We can eyeball the slope to see that the line passing through these points has a slope of 2.3. But what is the relationship when we take into account that our two variables have different scales? We could replot this based on the z-score of each data point – how many standard deviations this point is from the mean of x and the mean of y:

# What if we wanted to plot in different units, like z-score
# (number of standard deviations from the mean)?
sd_x <- sd(data$x)
sd_y <- sd(data$y)
mean_x <- mean(data$x)
mean_y <- mean(data$y)

# What does our z-score scaled data look like?
data_scaled <- data.frame(x = (data$x-mean_x)/sd_x, 
                          y = (data$y-mean_y)/sd_y)
plot <- ggplot(data_scaled, aes(x,y)) +
  geom_point()  + 
  coord_fixed(ratio = 1)
plot

plot

Here we see that with every standard deviation increase in x, there is a corresponding standard deviation increase in y. The slope of this line is 1:

> coefficients(lm(y~x, data_scaled))
  (Intercept)             x 
-1.520235e-16  1.000000e+00

The slope is the same as our Pearson’s r:

> cor(data$x, data$y)
[1] 1

Since we scaled by z-indices (number of standard deviations) in order to get the correlation, it follows that we can work backwards to get the slope of the line of the actual model (using the original, unscaled variables) by multiplying Pearson’s r by the standard deviation of y divided by the standard deviation of x (our rise / run scale):

> cor(data$x, data$y) * (sd_y/sd_x)
[1] 2.3

> coefficients(lm(y~x, data))
(Intercept)           x 
       18.5         2.3 

What if we have a (more realistic) dataset that has some errors added to it? Try running the following and you’ll see that the slope of the linear model going through the scaled-by-z-index data is the same as the Pearson’s R:

# Let's do less-than-perfect-fit.

errors <- sample(seq(-250,250, by = 0.5), 501, replace=TRUE) 

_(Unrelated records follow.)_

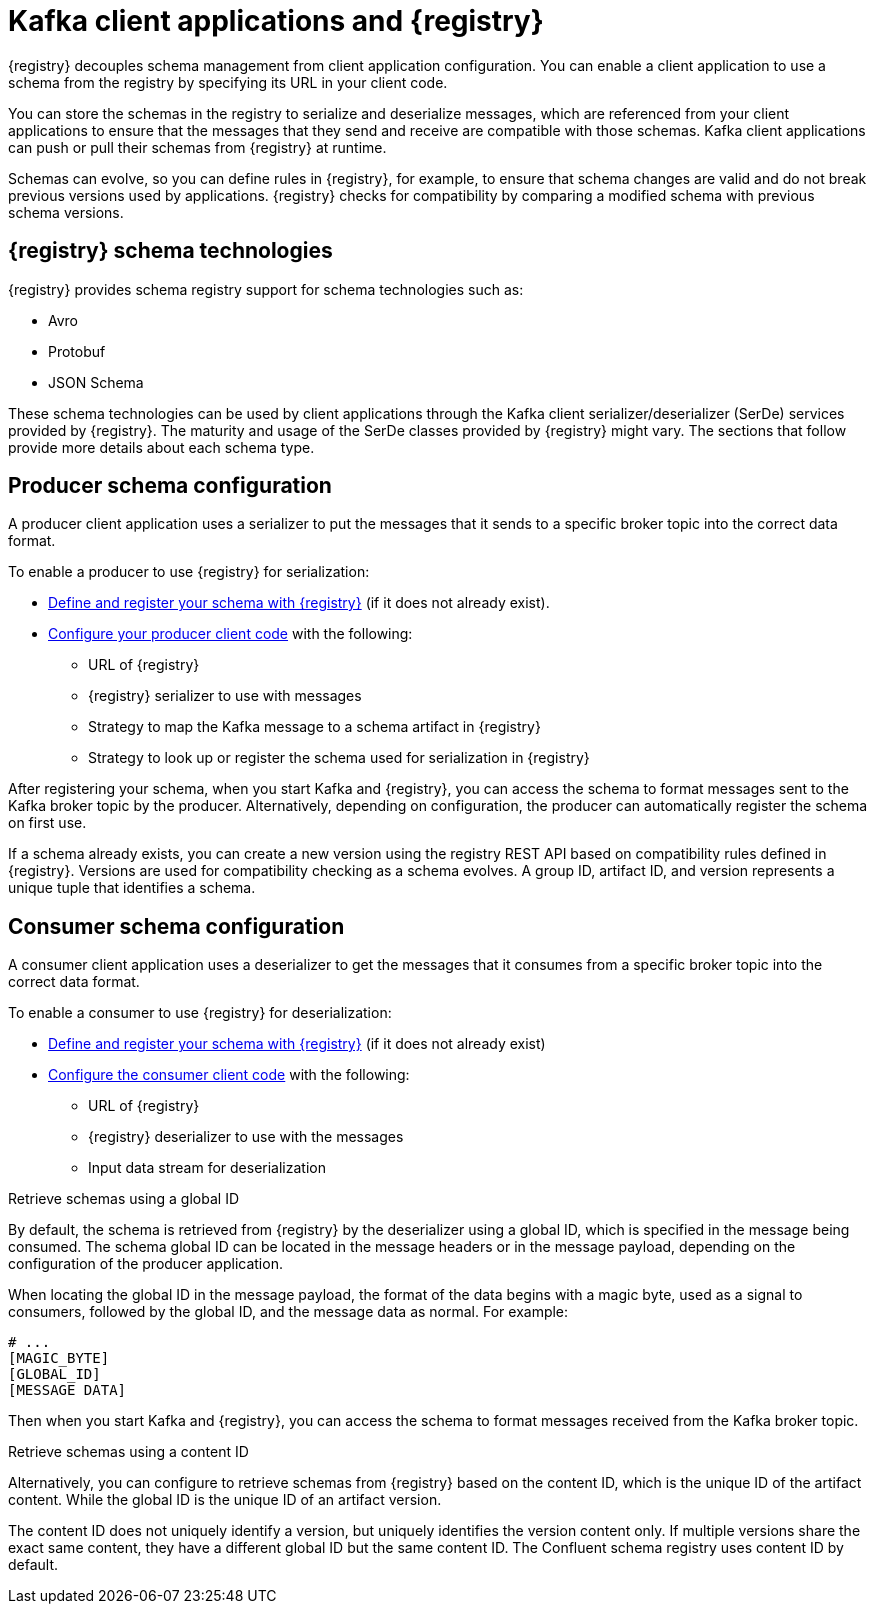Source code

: // Module included in the following assemblies:
//  assembly-using-kafka-client-serdes

[id='registry-serdes-concepts-serde-{context}']

= Kafka client applications and {registry}

[role="_abstract"]
{registry} decouples schema management from client application configuration. You can enable a client application to use a schema from the registry by specifying its URL in your client code.

You can store the schemas in the registry to serialize and deserialize messages, which are referenced from your client applications to ensure that the messages that they send and receive are compatible with those schemas. Kafka client applications can push or pull their schemas from {registry} at runtime.

Schemas can evolve, so you can define rules in {registry}, for example, to ensure that schema changes are valid and do not break previous versions used by applications. {registry} checks for compatibility by comparing a modified schema with previous schema versions.

[discrete]
== {registry} schema technologies
{registry} provides schema registry support for schema technologies such as:

* Avro
* Protobuf
* JSON Schema

These schema technologies can be used by client applications through the Kafka client serializer/deserializer (SerDe) services provided by {registry}.  The maturity and usage of the SerDe classes provided by {registry} might vary. The sections that follow provide more details about each schema type.

[discrete]
== Producer schema configuration

A producer client application uses a serializer to put the messages that it sends to a specific broker topic into the correct data format. 

To enable a producer to use {registry} for serialization:

* xref:registry-serdes-register-{context}[Define and register your schema with {registry}] (if it does not already exist).
* xref:registry-serdes-config-producer-{context}[Configure your producer client code] with the following:

** URL of {registry}
** {registry} serializer to use with messages
** Strategy to map the Kafka message to a schema artifact in {registry}
** Strategy to look up or register the schema used for serialization in {registry}

After registering your schema, when you start Kafka and {registry}, you can access the schema to format messages sent to the Kafka broker topic by the producer. Alternatively, depending on configuration, the producer can automatically register the schema on first use.

If a schema already exists, you can create a new version using the registry REST API based on compatibility rules defined in {registry}. Versions are used for compatibility checking as a schema evolves. A group ID, artifact ID, and version represents a unique tuple that identifies a schema.

[discrete]
== Consumer schema configuration
A consumer client application uses a deserializer to get the messages that it consumes from a specific broker topic into the correct data format.

To enable a consumer to use {registry} for deserialization:

* xref:registry-serdes-register-{context}[Define and register your schema with {registry}] (if it does not already exist)
* xref:registry-serdes-config-consumer-{context}[Configure the consumer client code]  with the following:
** URL of {registry}
** {registry} deserializer to use with the messages
** Input data stream for deserialization

.Retrieve schemas using a global ID
By default, the schema is retrieved from {registry} by the deserializer using a global ID, which is specified in the message being consumed. The schema global ID can be located in the message headers or in the message payload, depending on the configuration of the producer application.

When locating the global ID in the message payload, the format of the data begins with a magic byte, used as a signal to consumers, followed by the global ID, and the message data as normal. For example:

[source,shell,subs="+quotes,attributes"]
----
# ...
[MAGIC_BYTE]
[GLOBAL_ID]
[MESSAGE DATA]
----

Then when you start Kafka and {registry}, you can access the schema to format messages received from the Kafka broker topic.

.Retrieve schemas using a content ID
Alternatively, you can configure to retrieve schemas from {registry} based on the content ID, which is the unique ID of the artifact content. While the global ID is the unique ID of an artifact version. 

The content ID does not uniquely identify a version, but uniquely identifies the version content only. If multiple versions share the exact same content, they have a different global ID but the same content ID. The Confluent schema registry uses content ID by default.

# Create some imperfect data.
# x grows in units of 1, y in units of 2.3.
imperfect_fit <- data.frame(x=0:500, 
                            y=seq(from = 18.5, by = 2.3, length.out = 501) +
                              errors)

# get a sample of our imperfect data
imperfect_data <- imperfect_fit[sample(1:501, 30),]

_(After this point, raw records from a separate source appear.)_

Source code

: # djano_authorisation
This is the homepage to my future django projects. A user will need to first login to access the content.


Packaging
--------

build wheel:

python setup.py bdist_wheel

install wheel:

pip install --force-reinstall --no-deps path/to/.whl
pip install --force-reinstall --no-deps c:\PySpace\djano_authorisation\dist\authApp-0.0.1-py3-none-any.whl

# What does our data look like?
plot <- ggplot(imperfect_data, aes(x,y)) +
  geom_point() + 
  coord_fixed(ratio = 1)
plot

# What if we wanted to plot in different units, like z-score
# (number of standard deviations from the mean)?
sd_imperfect_x <- sd(imperfect_data$x)
sd_imperfect_y <- sd(imperfect_data$y)
mean_imperfect_x <- mean(imperfect_data$x)
mean_imperfect_y <- mean(imperfect_data$y)

# What does our z-score scaled data look like?

imperfect_data_scaled <- data.frame(x = (imperfect_data$x-mean_imperfect_x)/sd_imperfect_x, 
                          y = (imperfect_data$y-mean_imperfect_y)/sd_imperfect_y)
plot <- ggplot(imperfect_data_scaled, aes(x,y)) +
  geom_point()  + 
  coord_fixed(ratio = 1)
plot

# What's the slope of this line?
coefficients(lm(y~x, imperfect_data_scaled))

# What's the pearson's r?
cor(imperfect_data$x, imperfect_data$y)

Pearson’s r is therefore a measure of how perfectly linear or inversely linear (1, -1) the change in two variables are, when considered in terms of their standard deviations (this scaling means that r means the same thing regardless of the scale of your variables). The relationship between Pearson’s r and the slope of your line in the model of your two variables is fairly straightforward.

Hopefully this gives you a bit more geometric intuition of the importance of Pearson’s r and how it relates to linear modeling!